***** Data for this task

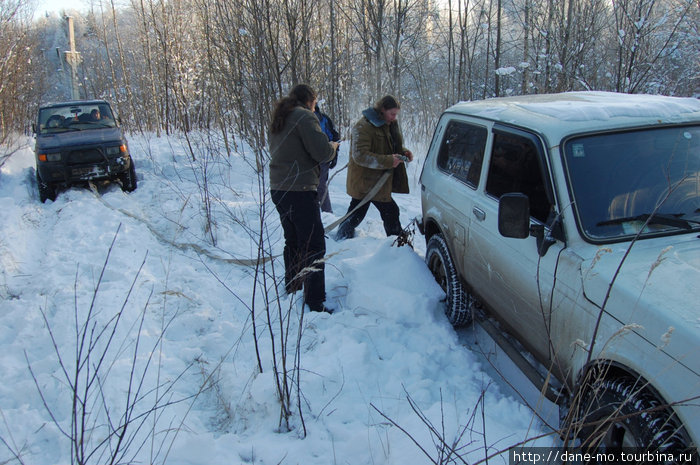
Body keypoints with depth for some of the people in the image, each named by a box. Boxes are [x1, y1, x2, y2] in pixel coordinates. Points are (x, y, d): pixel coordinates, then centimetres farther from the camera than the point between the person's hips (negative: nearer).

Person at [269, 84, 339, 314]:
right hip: (299, 191, -9)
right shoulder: (305, 117, -10)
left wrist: (326, 147, 18)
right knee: (313, 247, -6)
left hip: (278, 189, 9)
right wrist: (333, 146, 4)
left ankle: (291, 288, 33)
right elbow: (321, 152, -18)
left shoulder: (278, 120, 17)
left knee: (293, 241, 22)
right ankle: (315, 304, -6)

**********

What is being asked
Rewrite everything from the start of the material down to the line "right hip: (299, 191, -9)", both ends included, and leave out the pictures. In the keypoint values (the x and y pixel coordinates and the depth), multiply each number by 1.15 and round to a whole number, with halves rounded up; leave everything else as it is.

Reply
Body keypoints with depth for some of the people in the image, each named by a box. Boxes are [x1, y1, x2, y2] in pixel coordinates. Points are (x, y, d): pixel coordinates, then centimetres farther from the camera than the point between the person's hips (negative: nearer).

Person at [269, 84, 339, 314]:
right hip: (344, 220, -10)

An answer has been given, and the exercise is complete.